__YOUR INSTRUCTIONS__. In the piece on organic farming, how many transplants did the back-to-the-land movement bring to Vermont?

View from the Holler
HOLLER ORGANIC

It’s been one week since Wal-Mart announced their intention to become the world’s largest retailer of organic products. That makes one week since organic went mainstream.

Prior to 1927 or so everything we grew was more or less organic, the dipping of seed potatoes in mercury aside. Then the USDA began promoting the new scientific method of farming. This involved spraying large amounts of pesticides on monoculture cropping. Which was very convenient for manufacturers of poisons for use in warfare, since they were already in the business, so to speak, and had huge stockpiles of leftover war poisons to contend with. The USDA has been in the hands of big business ever since.

The current organic movement started, near as I can tell, about 35 years ago, around 1970-1971, as a byproduct of the back-to-the land movement that brought 300,000 transplants to Vermont alone. A statistically small group of primarily white, educated, suburban raised intellectual hippies had been questioning every aspect of our capitalist society. Food, clothing, hairstyle, ideas of marriage and societal grouping; all were tested and rebelled against. Alternatives were experimented with, and many are still operating today. People sought to understand the proper place of humans in our ecosystem and to implement a more meaningful, sustainable way of life, for us, and for generations to come. A bunch of these folks ended up right here in the Holler.

__DATA SHOWN__.
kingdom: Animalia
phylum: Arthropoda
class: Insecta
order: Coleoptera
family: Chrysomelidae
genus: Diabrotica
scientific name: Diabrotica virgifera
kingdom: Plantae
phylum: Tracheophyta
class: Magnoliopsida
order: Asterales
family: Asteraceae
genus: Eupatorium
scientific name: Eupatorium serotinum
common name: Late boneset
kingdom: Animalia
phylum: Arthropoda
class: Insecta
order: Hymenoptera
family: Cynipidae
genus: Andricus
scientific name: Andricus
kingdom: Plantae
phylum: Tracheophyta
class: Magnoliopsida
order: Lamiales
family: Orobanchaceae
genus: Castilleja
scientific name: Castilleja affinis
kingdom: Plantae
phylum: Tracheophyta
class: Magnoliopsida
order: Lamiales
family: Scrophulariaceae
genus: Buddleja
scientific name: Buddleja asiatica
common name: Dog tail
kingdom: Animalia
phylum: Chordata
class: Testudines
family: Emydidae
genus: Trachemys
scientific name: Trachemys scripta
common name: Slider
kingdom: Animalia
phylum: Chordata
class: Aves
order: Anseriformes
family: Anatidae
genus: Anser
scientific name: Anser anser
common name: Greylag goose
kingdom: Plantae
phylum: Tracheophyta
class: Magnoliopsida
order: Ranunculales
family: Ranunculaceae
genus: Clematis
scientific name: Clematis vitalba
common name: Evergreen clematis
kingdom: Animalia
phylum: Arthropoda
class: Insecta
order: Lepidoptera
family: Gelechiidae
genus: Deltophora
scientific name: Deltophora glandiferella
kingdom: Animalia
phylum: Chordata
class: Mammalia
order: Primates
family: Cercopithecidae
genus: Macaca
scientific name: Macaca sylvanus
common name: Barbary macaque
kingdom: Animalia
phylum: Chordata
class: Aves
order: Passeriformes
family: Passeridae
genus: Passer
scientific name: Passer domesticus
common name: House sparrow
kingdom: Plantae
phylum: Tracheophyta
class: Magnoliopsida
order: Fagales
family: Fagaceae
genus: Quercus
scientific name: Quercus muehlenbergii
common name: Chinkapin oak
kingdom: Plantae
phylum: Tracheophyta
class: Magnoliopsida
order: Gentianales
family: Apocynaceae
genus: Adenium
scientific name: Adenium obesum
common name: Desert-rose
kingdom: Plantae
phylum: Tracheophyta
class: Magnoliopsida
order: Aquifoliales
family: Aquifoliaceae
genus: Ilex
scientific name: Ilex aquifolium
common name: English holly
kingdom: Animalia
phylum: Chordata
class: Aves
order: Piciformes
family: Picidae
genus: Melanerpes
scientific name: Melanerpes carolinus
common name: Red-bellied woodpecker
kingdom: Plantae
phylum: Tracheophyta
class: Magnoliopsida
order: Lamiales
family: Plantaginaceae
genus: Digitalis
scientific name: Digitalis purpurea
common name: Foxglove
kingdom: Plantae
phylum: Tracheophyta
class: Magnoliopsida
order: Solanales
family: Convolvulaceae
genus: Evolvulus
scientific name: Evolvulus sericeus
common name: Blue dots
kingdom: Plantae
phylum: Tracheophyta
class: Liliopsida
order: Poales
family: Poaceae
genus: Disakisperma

__FULL SOLUTION__. 300,000